Wasco County Commissioners wrapped up three years of work by the county planning department at their Nov. 4 meeting in completing state-mandated periodic review of the county’s comprehensive land use plan.
Public testimony had been taken at a number of meetings around the county, at the planning commission level and at the Oct. 7 commissioners meeting, at which some south county residents expressed concern about changes to the sensitive wildlife area maps used by the county.
Certain land use restrictions apply within the mapped areas and residents whose property fell inside the area of the changed maps were upset. However, Dr. Kelly Howsley-Glover, who is long range/special projects planner for the county, explained that the maps of sensitive wildlife range used by county planners were out of date.
The Oregon Department of Fish and Wildlife, which monitors and updates the maps, had changed them in 2012 and the county has been using the ODF&W maps in making land use decision since that time, but had not updated the maps on the county’s comprehensive plan until now, which made for some confusion.
A number of other changes were made to the 500-plus page plan, most of them mandated by changes in state land use law.
Planners also made use of the change to streamline the plan, and put it in a form that is easier to read.
The vote to approve the changes was unanimous.
Among other items on the agenda was an election report from Wasco County Clerk Lisa Gambee. She said things had gone smoothly locally, but there were still ballots to count that had been dropped off at other county courthouses.
That practice is legal in Oregon as long as it gets to any county courthouses before the 8 p.m. deadline on Election Day.
She said staff was sending off ballots for Sherman and Jefferson counties that had been dropped off at the Wasco County Courthouse as well.
Those from outlying counties are generally few in number, and unlikely to change any local outcomes.

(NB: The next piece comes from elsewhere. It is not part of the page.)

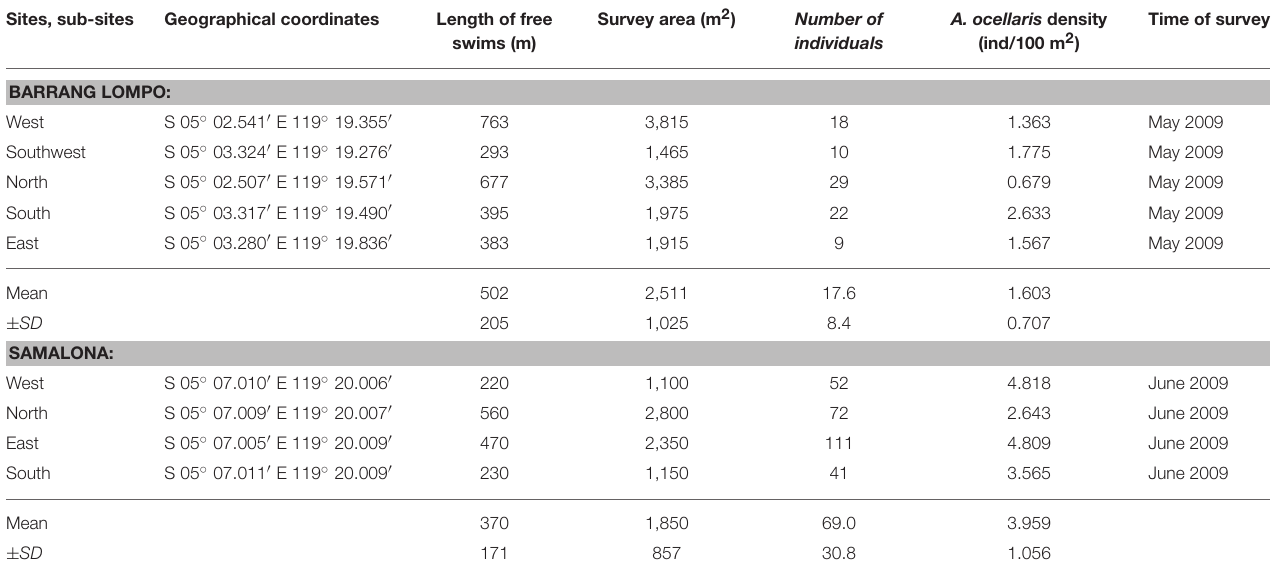
A. ocellaris density Survey area (m 2 ) Number of Time of survey individuals swims (m) (ind/100 m 2 )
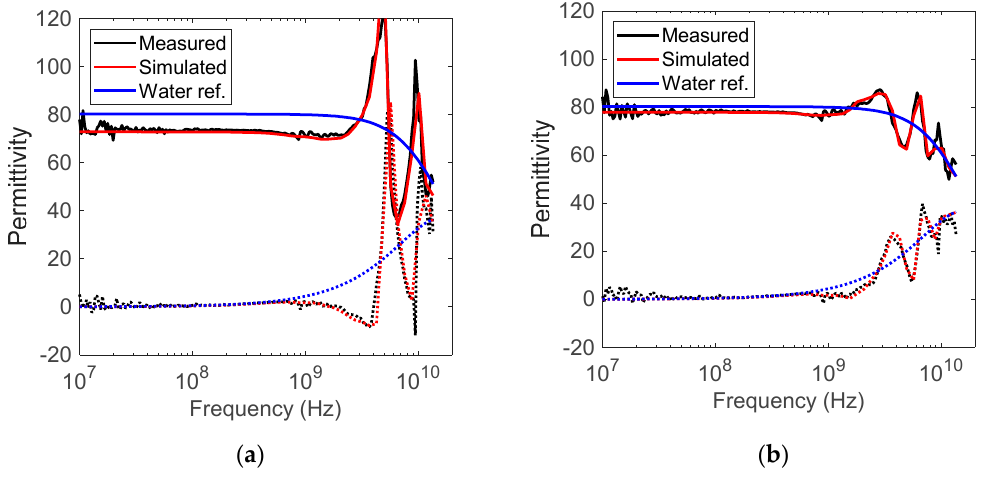
Figure 4. Comparison of measured and simulated relative permittivity spectra for liquid water layers. Liquid water reference spectrum is included. The dielectric constant is plotted with solid lines and the dielectric loss factor with dotted lines. ( a ) 3 mm water layer backed by air ( b ) 5 mm water layer backed by air.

“What will change are things like Antelope where one woman ran for a council position and she got eight votes and then there were eight write-ins,” she told commissioners. “So now I get to tally whether those eight write-ins were all for the same person, and if they were, then we have a tie, which causes a recount, which then causes eventually, potentially, a flip of the coin toss to elect that person.”
Commissioners also got a pandemic update from North Central Public Health District’s Dr. Mimi McDonell. She gave some more details on the outbreak at Oregon Veterans Home in The Dalles, saying that two residents and four staff members were involved.
“I am very happy to report that it’s just been incredibly well contained by the practices that Oregon Veterans Home already have in place,” she said, adding that swift action by the staff with help from the Oregon Health Authority and the Department of Human Services OHA and DHS contained the spread.
Overall, she said, numbers in Wasco County are not where they would like them to be, but are relatively small because of a lot of good effort by everyone.
“Though we all are getting tired of the restrictions, she emphasized, it’s not time to give up,” she said.
“I have a lot of trepidation going into the holiday season about people coming together in groups outside their nuclear family or their household in groups of 10 or 20,” she told commissioners, noting that’s a lot of people indoors.
“It’s just a recipe to spread it across several family members. If you are able to celebrate with people who live in your household, please do that.
“If you need to get together in some sort of physical way with other members of your family or friends, please, please, please be outside. It makes such a difference.”
McDonell acknowledged that could be tricky given the chilly weather this time of year, but asked that everyone do their best.